** Supplied data **
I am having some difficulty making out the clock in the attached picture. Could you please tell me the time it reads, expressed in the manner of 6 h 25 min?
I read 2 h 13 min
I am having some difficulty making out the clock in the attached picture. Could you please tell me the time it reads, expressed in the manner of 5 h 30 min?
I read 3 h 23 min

---

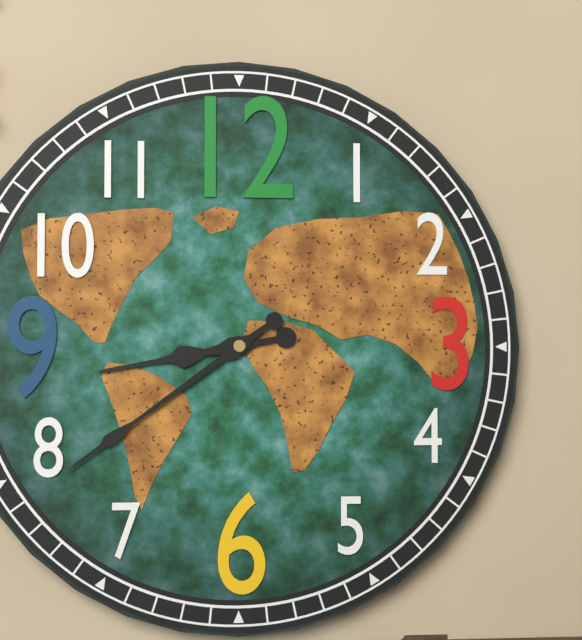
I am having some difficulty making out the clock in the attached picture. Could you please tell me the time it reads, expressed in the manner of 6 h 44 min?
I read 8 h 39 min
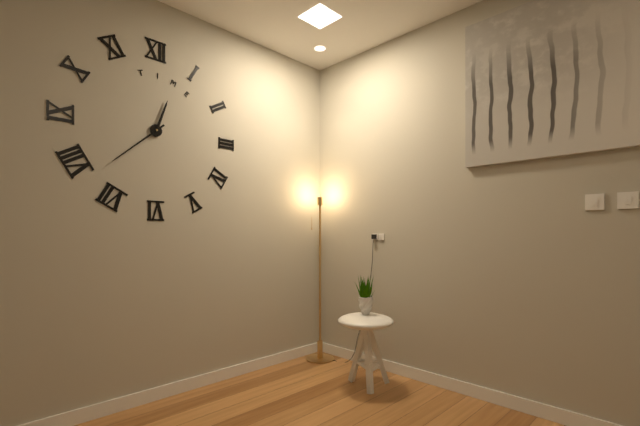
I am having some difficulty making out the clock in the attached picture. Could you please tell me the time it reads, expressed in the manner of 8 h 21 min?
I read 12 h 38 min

---

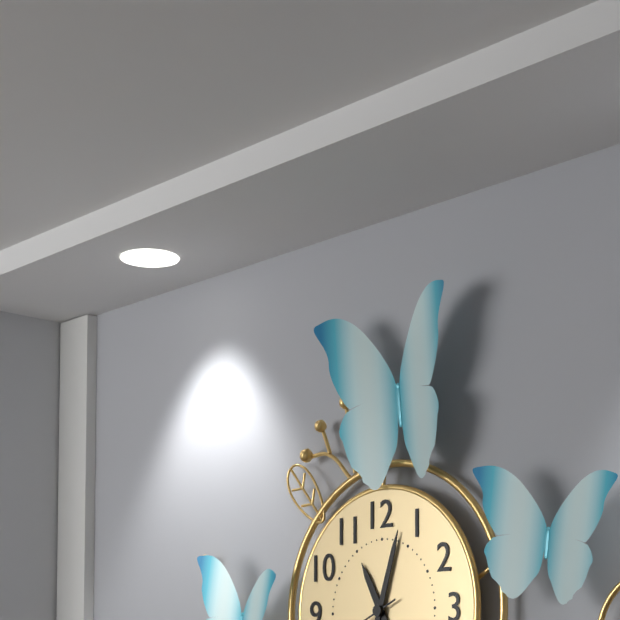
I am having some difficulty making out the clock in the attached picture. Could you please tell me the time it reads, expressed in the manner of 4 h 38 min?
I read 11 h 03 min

** Written request **
Reproduce the lines from the one containing "4 h 38 min?" through the one containing "I read 11 h 03 min", both included, and nothing else.

** Exercise output **
I am having some difficulty making out the clock in the attached picture. Could you please tell me the time it reads, expressed in the manner of 4 h 38 min?
I read 11 h 03 min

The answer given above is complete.